● TASK DATA:
....

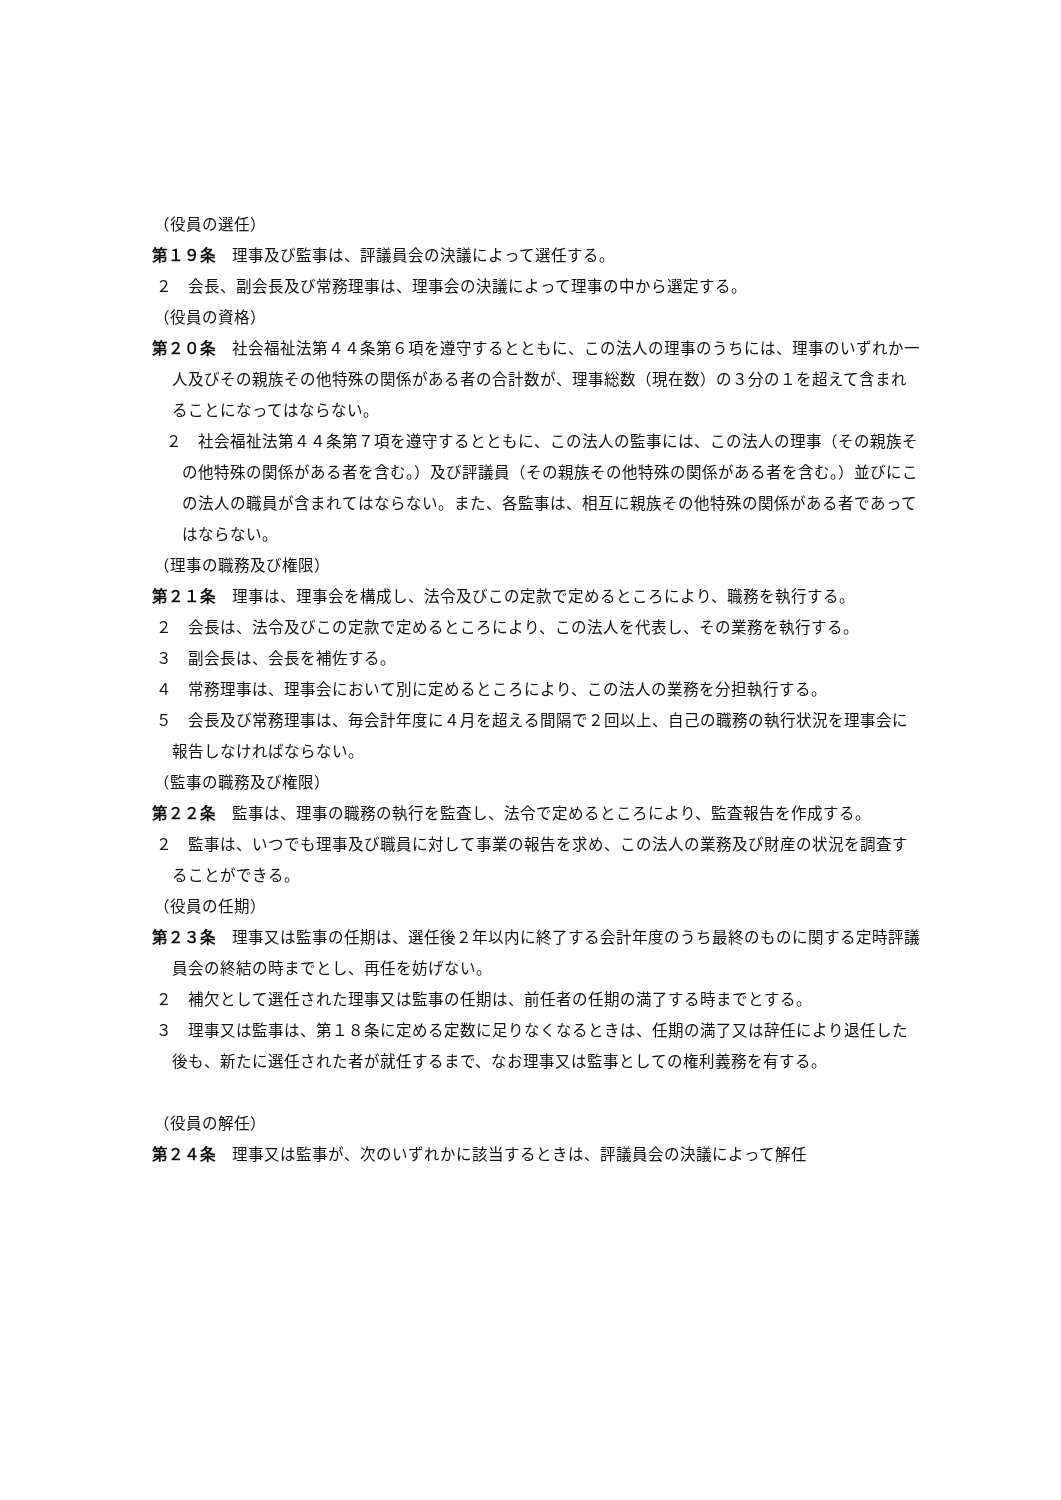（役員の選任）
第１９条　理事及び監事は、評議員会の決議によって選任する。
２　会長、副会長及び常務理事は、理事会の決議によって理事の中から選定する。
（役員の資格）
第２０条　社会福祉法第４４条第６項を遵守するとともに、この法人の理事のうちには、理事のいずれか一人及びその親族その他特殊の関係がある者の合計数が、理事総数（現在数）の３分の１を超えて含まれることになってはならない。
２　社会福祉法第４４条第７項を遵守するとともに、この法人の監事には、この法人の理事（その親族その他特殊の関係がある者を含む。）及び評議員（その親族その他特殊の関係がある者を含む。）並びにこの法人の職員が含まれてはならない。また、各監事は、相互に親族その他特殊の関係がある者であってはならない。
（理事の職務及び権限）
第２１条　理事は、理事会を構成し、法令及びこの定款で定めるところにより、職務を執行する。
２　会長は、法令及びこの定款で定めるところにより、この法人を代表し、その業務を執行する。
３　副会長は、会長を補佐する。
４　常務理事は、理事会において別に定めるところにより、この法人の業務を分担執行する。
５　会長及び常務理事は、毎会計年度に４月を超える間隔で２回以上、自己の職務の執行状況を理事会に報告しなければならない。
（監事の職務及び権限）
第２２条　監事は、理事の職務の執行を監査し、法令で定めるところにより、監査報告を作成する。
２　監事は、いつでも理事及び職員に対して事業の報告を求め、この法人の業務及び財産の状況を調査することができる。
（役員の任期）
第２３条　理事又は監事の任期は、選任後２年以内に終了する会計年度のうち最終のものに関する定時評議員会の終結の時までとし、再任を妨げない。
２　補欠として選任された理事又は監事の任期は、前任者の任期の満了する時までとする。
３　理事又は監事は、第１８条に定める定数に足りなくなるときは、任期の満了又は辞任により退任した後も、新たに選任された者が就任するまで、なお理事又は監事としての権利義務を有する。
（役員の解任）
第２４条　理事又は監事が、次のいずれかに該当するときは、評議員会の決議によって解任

....

● WHAT YOU WILL DO: A single number is needed: the count of lines in the records that include "法令及びこの定款で定めるところにより".

● FINISHED TASK: 2